• _Given passage_:
Steven Spielberg and Stanley Kubrick: Together Again For the First Time
Written: Jul 02 '01 (Updated Jul 02 '01)
Product Rating:
Pros: Intelligent? Yes.
Cons: Artificial? Unfortunately so.
The Bottom Line: This film is gorgeous in every frame, with haunting performances and enough intelligent questions to fuel film-school theses for many years to come. And yet, it's flawed, chilly and disjointed.
Grouch's Full Review: A.I. Artificial Intelligence
Steven Spielberg’s A.I. Artificial Intelligence might just be the best value for your dollar at this summer’s cineplex. For the price of one admission, you get three movies, each of them odd and perplexing and downright beautiful. A.I. is divided, none too seamlessly, into three distinct parts:
1. Grieving parents Henry and Monica Swinton adopt a robot boy named David in an effort to fill the void left by their comatose, cryogenically-frozen son. The mother eventually warms to her robo-son but must give him up after a series of unfortunate events.
2. David, who only wants to become “real,” falls in with a band of robo-refugees running from “organic” humans who torture them in public displays. His new friend, a computerized male prostitute named Gigolo Joe, aids him in his quest to find the Blue Fairy who will make him real.
3. David meets his destiny. (No spoilers here)
Loosely based on a 1969 short story by Brian Aldiss called “Supertoys Last All Summer Long,” A.I. transports us into a world in the near future when polar ice caps have melted and most of the globe, including New York City, is underwater. It’s a world of sterile material comfort, where the dividing line between real and manufactured blurs and dissolves. It’s a world where humans have made robots “too smart, too quick and too many.” It’s a society—hauntingly real and possible—where the person sitting to your left at the dinner table could very well be a robot. A very real, flesh-coated machine that laughs and cries and asks questions. The only way to tell the difference between your real son and his replicant replacement is whether or not he eats spinach.

• _Assignment_: According to the review, what short story is A.I. Artificial Intelligence loosely based on?

(Extracted page text data)
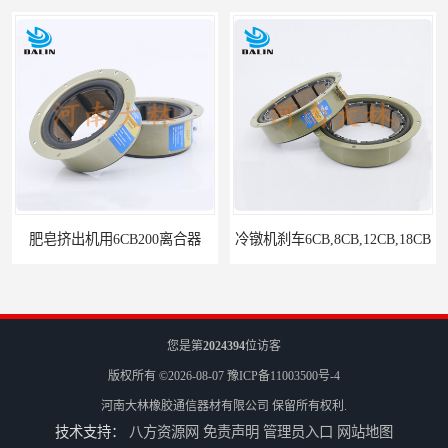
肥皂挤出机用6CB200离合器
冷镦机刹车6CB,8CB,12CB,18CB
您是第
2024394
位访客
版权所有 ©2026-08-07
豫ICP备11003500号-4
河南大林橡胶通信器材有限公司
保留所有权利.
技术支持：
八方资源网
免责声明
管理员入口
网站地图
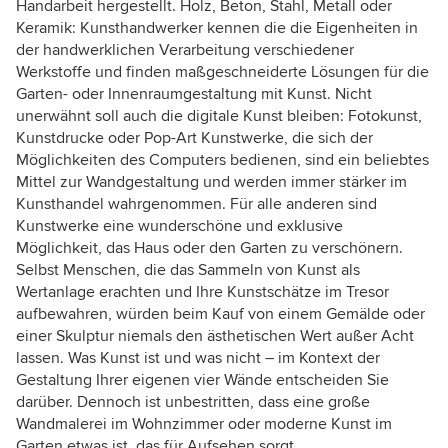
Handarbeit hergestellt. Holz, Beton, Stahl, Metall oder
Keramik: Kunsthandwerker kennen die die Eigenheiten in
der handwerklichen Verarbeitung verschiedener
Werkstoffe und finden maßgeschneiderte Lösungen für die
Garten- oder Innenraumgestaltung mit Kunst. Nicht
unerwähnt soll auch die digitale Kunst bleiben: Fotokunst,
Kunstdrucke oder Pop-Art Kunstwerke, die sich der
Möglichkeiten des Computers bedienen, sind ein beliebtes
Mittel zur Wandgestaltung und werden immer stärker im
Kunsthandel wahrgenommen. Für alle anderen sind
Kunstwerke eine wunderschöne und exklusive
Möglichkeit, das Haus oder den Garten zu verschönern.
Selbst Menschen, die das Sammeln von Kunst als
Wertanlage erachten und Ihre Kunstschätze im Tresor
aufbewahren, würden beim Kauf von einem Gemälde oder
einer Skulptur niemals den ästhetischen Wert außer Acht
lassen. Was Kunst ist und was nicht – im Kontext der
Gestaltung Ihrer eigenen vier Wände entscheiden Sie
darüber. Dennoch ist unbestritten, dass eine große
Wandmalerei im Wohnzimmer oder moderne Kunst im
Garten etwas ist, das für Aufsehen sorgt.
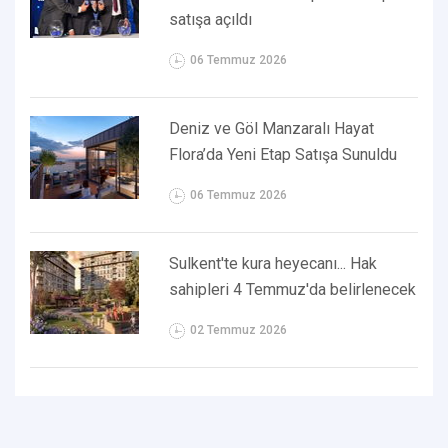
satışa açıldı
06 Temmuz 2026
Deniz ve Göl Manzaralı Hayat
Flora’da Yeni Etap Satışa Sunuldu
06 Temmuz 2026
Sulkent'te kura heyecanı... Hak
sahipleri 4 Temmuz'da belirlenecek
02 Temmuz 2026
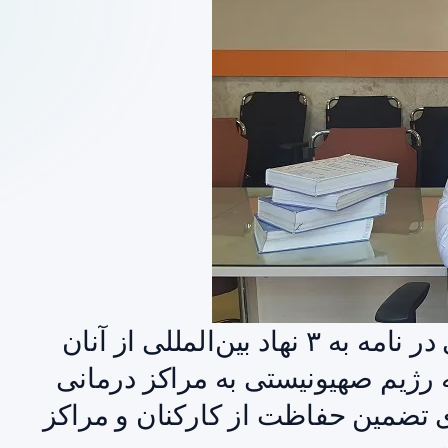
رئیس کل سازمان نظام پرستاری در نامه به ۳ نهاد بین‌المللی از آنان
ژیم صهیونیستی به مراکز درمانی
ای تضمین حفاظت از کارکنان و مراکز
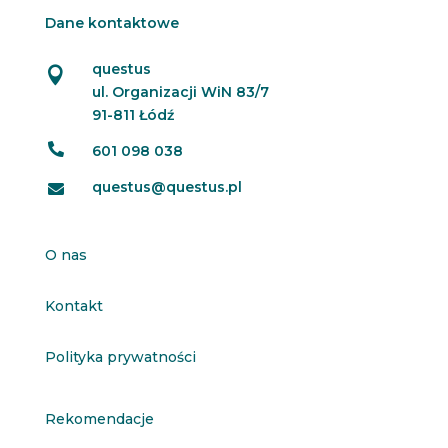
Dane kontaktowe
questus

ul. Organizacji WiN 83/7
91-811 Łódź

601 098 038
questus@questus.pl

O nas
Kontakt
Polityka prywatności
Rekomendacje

• _Exercise answer_: "Supertoys Last All Summer Long," a 1969 short story by Brian Aldiss.